January 18, 2012
Federal Reserve Profited $77 Billion From Junk Assets in 2011
In 2011, the Federal Reserve earned $77 billion in profits from its $2 trillion balance sheet. That's just under a 4% return. That's not too bad for an economy that is struggling to find investment returns. In fact, a 4% return is better than an index equity investment (flat in 2011) and a Treasury investment (3% at best).
So, what happened to the $77 billion? The Federal Reserve sent it straight to the Treasury.
On several occasions, we've called for the auctioning of the Federal Reserve's balance sheet in an effort to return these investments back into the hands of private owners and to ease the monetary glut we've created. The Federal Reserve has not and refuses to sell these assets to the public. Even if you or I wanted to buy a troubled asset, such as a mortgage backed security, from the Federal Reserve, we would be shunned.
Impact on Growth
Instead of selling these assets privately, and in this case, giving the economy a $77 billion boost in 2011, the Fed has socialized profits. Socialized profit is income earned by the government that is essentially destroyed by the government when it is placed in coffers and not given access to the distributive nature of the free market.

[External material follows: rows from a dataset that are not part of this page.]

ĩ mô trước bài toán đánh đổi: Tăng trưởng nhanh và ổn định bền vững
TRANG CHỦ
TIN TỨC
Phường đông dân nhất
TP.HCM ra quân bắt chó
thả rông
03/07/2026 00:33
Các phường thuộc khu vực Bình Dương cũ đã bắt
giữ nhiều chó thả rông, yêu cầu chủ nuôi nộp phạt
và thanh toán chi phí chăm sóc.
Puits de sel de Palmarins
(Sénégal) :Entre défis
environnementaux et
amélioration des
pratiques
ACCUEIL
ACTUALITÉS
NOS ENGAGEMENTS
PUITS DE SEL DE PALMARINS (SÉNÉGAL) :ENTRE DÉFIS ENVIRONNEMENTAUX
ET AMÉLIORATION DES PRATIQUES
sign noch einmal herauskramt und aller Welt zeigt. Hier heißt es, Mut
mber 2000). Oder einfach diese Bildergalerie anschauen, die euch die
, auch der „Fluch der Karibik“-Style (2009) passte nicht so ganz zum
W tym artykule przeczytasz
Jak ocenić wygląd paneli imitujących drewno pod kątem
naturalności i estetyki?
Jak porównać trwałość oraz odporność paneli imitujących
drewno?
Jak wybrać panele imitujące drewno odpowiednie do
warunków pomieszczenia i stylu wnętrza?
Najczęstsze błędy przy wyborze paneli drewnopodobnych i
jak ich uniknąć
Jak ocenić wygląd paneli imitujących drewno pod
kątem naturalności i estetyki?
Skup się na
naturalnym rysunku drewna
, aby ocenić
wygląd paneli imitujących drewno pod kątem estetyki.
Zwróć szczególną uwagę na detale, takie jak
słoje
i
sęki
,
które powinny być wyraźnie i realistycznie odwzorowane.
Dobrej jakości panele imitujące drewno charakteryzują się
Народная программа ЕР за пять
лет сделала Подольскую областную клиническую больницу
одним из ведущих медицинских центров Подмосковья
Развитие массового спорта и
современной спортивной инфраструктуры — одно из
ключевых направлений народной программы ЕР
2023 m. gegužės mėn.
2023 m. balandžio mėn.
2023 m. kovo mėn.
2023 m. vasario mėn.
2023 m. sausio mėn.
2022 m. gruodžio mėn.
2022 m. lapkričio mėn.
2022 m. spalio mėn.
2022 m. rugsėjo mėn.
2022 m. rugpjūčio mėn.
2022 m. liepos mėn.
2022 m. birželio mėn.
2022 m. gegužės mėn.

Had the troubled assets been in private hands in 2011, they would have generated roughly 0.5% of GDP growth ($77 billion divided by $15 trillion). Instead, the Federal Reserve denied that to the economy, much like they tried to deny the losses of the 2008 recession. $77 billion in private hands could have created jobs, increased private investment, aided consumption, and led to great returns.
Since we began defending the free market vigorously in 2008, few events have been more shocking, disturbing, and inherently wrong than this one.